## TÂCHE ÉCRITE
Répondez aux questions suivantes à partir du passage ci-dessous sur les experts judiciaires.
1. Par analogie avec quel code la réglementation légale des experts judiciaires en matière pénale doit-elle être élaborée ?
2. De quel projet de loi peut-on s'inspirer ?
3. Quels experts le registre recensera-t-il avant tout ?

## TEXTE DE L'EXERCICE

========

II.4. RECOMMANDATIONS
A. Vers un statut légal pour les experts judiciaires
1. Il convient d'élaborer une réglementation légale pour les experts judiciaires en matière pénale, par analogie avec ce que prévoit le Code judiciaire pour les experts judiciaires en matière civile. Cette loi, qui devra tenir compte de la spécificité pénale, doit apporter une réponse à la question du statut, de la désignation et du rôle de l'expert, ainsi qu'au problème du caractère contradictoire de l'expertise. L'on peut s'inspirer du projet de loi contenant le Code de procédure pénale (doc. Chambre, nº 51-2138/001).
B. Désignation: Registre national des experts judiciaires
2. Il est créé un registre des experts judiciaires, destiné avant tout aux experts en matière pénale, mais aussi, éventuellement, aux experts en matière civile. Ce registre recensera avant tout les experts établis en Belgique. Il conviendra d'examiner par ailleurs si ce registre peut être étendu à des experts établis à l'étranger et, si oui, selon quelles modalités.

========

## DONNÉES FOURNIES
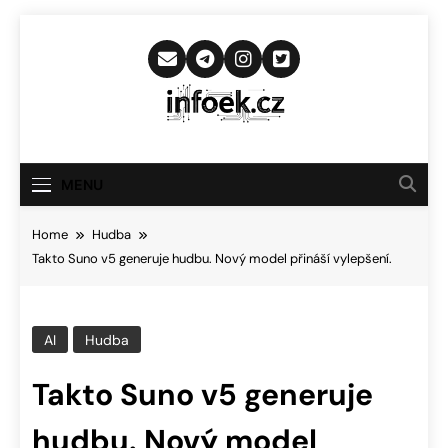
Skip
to
content
Infoek.cz
Web Věnující Se Technologickým
Novinkám
MENU
Home
Hudba
Takto Suno v5 generuje hudbu. Nový model přináší vylepšení.
AI
Hudba
Takto Suno v5 generuje
hudbu. Nový model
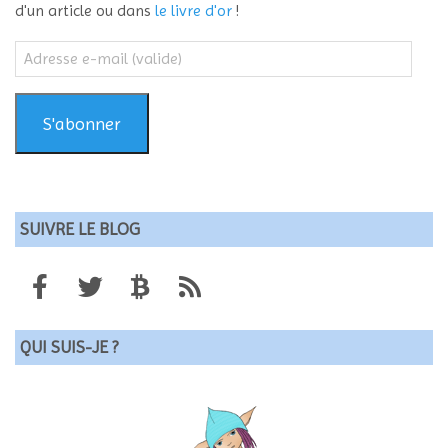
d'un article ou dans
le livre d'or
!
Adresse
e-
mail
(valide)
S'abonner
SUIVRE LE BLOG
QUI SUIS-JE ?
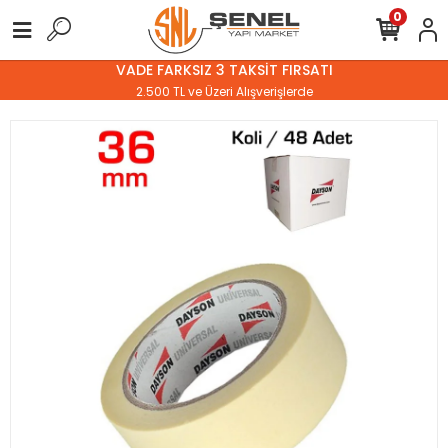
0
VADE FARKSIZ 3 TAKSİT FIRSATI
2.500 TL ve Üzeri Alışverişlerde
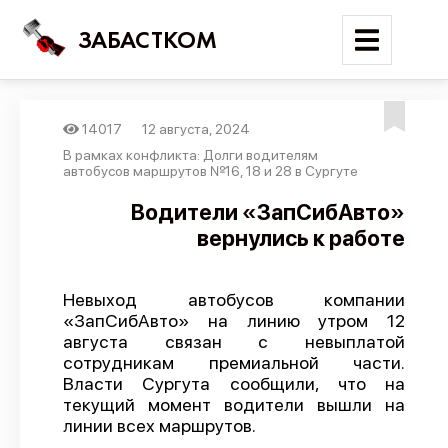
ЗАБАСТКОМ
14017
12 августа, 2024
Войти
В рамках конфликта: Долги водителям
автобусов маршрутов №16, 18 и 28 в Сургуте
Поиск
Водители «ЗапСибАвто»
вернулись к работе
Новости
Карта событий
Невыход автобусов компании
Трудовые конфликты
«ЗапСибАвто» на линию утром 12
Отчеты
августа связан с невыплатой
сотрудникам премиальной части.
Предложить публикацию
Власти Сургута сообщили, что на
текущий момент водители вышли на
Справочник
линии всех маршрутов.
API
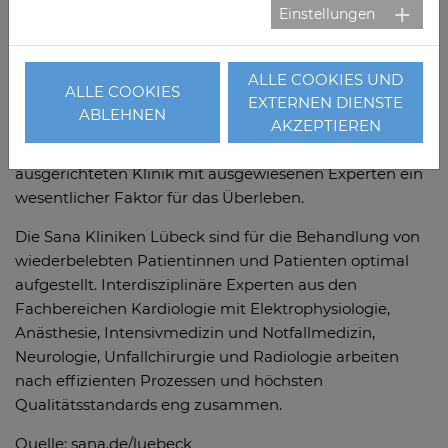
Ungefähr 50.000 Menschen in Deutschland erleiden
Einstellungen
jedes Jahr unerwartet einen Herzstillstand, 70 Prozent
davon zu Hause. Es bleiben meist nur wenige Minuten
nach Eintreten des Herz-Kreislauf-Stillstands, um
ALLE COOKIES UND
ALLE COOKIES
Patientinnen und Patienten zu retten. Neben einer
EXTERNEN DIENSTE
ABLEHNEN
erfolgreichen Wiederbelebung vor Ort ist die einheitlich
AKZEPTIEREN
strukturierte Weiterbehandlung in einer speziell dafür
ausgerichteten Klinik mit ausgewiesenen Experten ein
wesentlicher Faktor für das Überleben.
Die Sana Kliniken Lübeck sind für die Behandlung von
wiederbelebten Patientinnen und Patienten optimal
aufgestellt. Interdisziplinäre Experten aus den
Fachbereichen Kardiologie mit Elektrophysiologie,
Anästhesie, Intensivmedizin und Notfallmedizin,
Neurologie, Unfallchirurgie und Radiologie arbeiten
nach effizienten Prozessen und höchsten
Qualitätsstandards eng zusammen.
Quelle: sana.de/luebeck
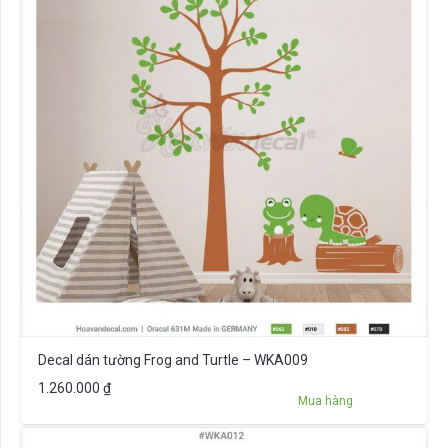
Decal dán tường Frog and Turtle – WKA009
1.260.000
₫
Mua hàng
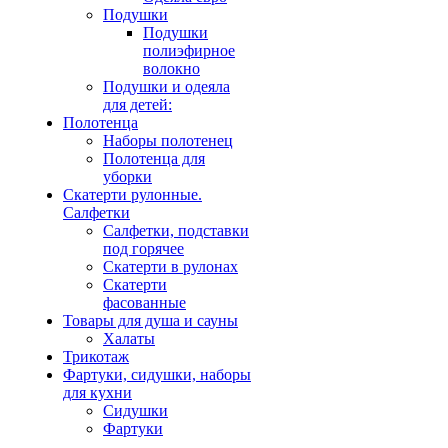
Подушки
Подушки
полиэфирное
волокно
Подушки и одеяла
для детей:
Полотенца
Наборы полотенец
Полотенца для
уборки
Скатерти рулонные.
Салфетки
Салфетки, подставки
под горячее
Скатерти в рулонах
Скатерти
фасованные
Товары для душа и сауны
Халаты
Трикотаж
Фартуки, сидушки, наборы
для кухни
Сидушки
Фартуки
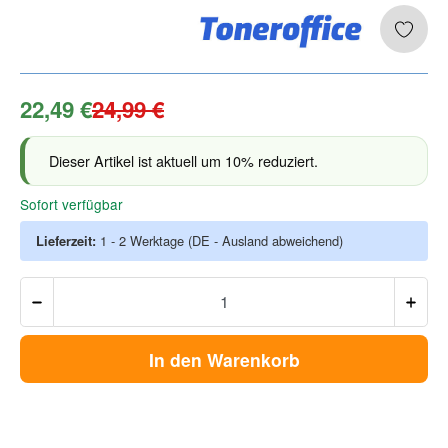
22,49 €
24,99 €
Dieser Artikel ist aktuell um 10% reduziert.
Sofort verfügbar
Lieferzeit:
1 - 2 Werktage
(DE - Ausland abweichend)
In den Warenkorb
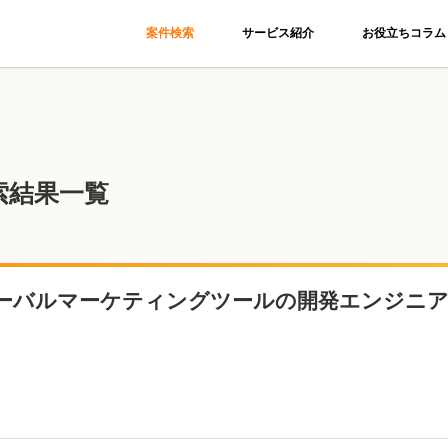
案件検索
サービス紹介
お役立ちコラム
索結果一覧
ーバルマーケティングツールの開発エンジニ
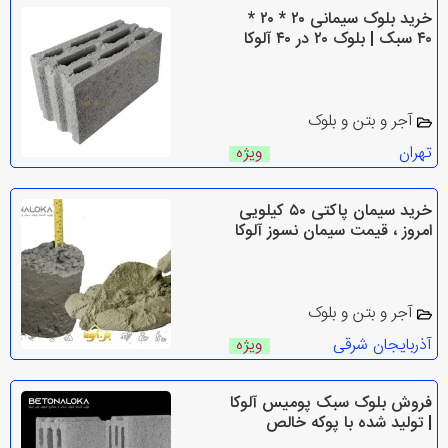
خرید بلوک سیمانی ۲۰ * ۲۰ *
۴۰ سبک | بلوک ۲۰ در ۴۰ آلوکا
آجر و بتن و بلوک
تهران
ویژه
خرید سیمان پاکتی ۵۰ کیلویی
امروز ، قیمت سیمان نسوز آلوکا
آجر و بتن و بلوک
آذربایجان شرقی
ویژه
فروش بلوک سبک پومیس آلوکا
| تولید شده با پوکه خالص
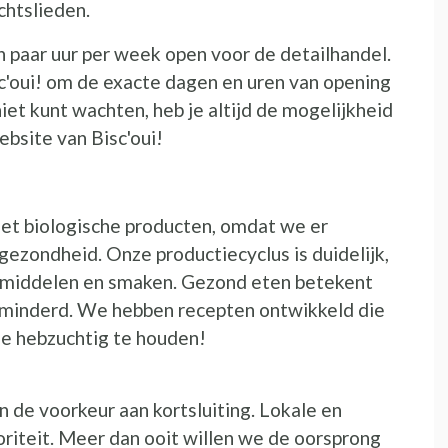
chtslieden.
n paar uur per week open voor de detailhandel.
c'oui! om de exacte dagen en uren van opening
niet kunt wachten, heb je altijd de mogelijkheid
ebsite van Bisc'oui!
t biologische producten, omdat we er
 gezondheid. Onze productiecyclus is duidelijk,
smiddelen en smaken. Gezond eten betekent
rminderd. We hebben recepten ontwikkeld die
ze hebzuchtig te houden!
n de voorkeur aan kortsluiting. Lokale en
riteit. Meer dan ooit willen we de oorsprong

========

## RÉPONSE ÉCRITE
1. Le Code judiciaire, qui traite des experts judiciaires en matière civile.
2. Le projet de loi contenant le Code de procédure pénale (doc. Chambre, nº 51-2138/001).
3. Les experts établis en Belgique.